27 novembre 2016

Una cosa che non riesco a capire.

In questi giornate dedicate alla violenza sulle donne si fa un gran parlare: dibattiti, discorsi di esperti e non, giornali e libri sulle dinamiche, i motivi, le ripercussioni, le misure da adottare, ecc. ecc. Ben venga tutto, anche se è chiaro che fino a che ci si limita alle analisi o a reiterare semplicemente le condanne quando succede qualche tragedia, di passi avanti se ne fanno pochi, mentre, nel frattempo, qualche altra donna o bambina, o comunque un essere indifeso, subirà le conseguenze di questo lassismo. 
C'è un punto però, molto importante, che mi ha sempre fatto pensare e di cui credo non si parli molto: perché certe donne (e credo siano molte purtroppo) hanno difficoltà ad uscire da una situazione che le tiene soggiogate al loro carnefice.
Perché le misure sociali sembrano inefficaci? Certo, conta molto il fatto che le denunce che le donne fanno restino lettera morta e questo è un aspetto che andrebbe modificato immediatamente. 
C'è la paura, d'accordo, anche questo è un deterrente non da poco.
Ma c'è qualcos'altro all'interno della vittima che ostacola lo scioglimento di un rapporto in cui viene manipolata, controllata, denigrata e battuta. 
Quante donne perdonano, tornano da un compagno che le ha appena mandate al pronto soccorso e dicono che lo amano troppo per lasciarlo? Perché restano così tanto tempo, spesso anni, implicate in in una ragnatela affettiva fatta di umiliazioni, molestie e violenza? 
Come si fa ad amare una persona che fa del male?

(Record di origine)

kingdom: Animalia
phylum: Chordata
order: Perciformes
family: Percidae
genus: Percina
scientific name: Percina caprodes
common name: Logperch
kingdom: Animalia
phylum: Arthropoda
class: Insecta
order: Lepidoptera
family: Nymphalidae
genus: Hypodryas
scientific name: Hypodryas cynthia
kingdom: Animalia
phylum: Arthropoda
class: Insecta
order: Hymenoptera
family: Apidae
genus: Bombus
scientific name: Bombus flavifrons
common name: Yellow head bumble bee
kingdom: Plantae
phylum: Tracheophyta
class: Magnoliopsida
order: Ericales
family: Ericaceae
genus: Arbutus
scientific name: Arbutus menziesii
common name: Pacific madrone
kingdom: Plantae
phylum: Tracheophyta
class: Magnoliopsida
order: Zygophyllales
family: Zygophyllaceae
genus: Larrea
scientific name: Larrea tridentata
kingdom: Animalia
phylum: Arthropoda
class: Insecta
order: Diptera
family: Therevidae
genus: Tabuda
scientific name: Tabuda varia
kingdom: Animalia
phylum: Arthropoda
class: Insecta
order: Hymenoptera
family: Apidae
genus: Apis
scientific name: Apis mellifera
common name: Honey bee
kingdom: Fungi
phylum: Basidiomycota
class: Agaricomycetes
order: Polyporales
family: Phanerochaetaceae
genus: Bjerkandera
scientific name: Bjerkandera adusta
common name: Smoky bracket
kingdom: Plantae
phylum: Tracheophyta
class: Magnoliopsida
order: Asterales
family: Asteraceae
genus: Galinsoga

#### [Consegne]
1 - Nel brano sulla violenza sulle donne, quali participi descrivono come viene trattata la vittima nel rapporto che fatica a sciogliere? Elencali.
2 - Trascrivi dal brano sulla violenza sulle donne la parte che si apre con le parole contenenti "Quante donne perdonano, tornano" e si chiude con "fa del male?".

#### [Risposte per consegna]
1 -
- manipolata
- controllata
- denigrata
- battuta

2 -
Quante donne perdonano, tornano da un compagno che le ha appena mandate al pronto soccorso e dicono che lo amano troppo per lasciarlo? Perché restano così tanto tempo, spesso anni, implicate in in una ragnatela affettiva fatta di umiliazioni, molestie e violenza? 
Come si fa ad amare una persona che fa del male?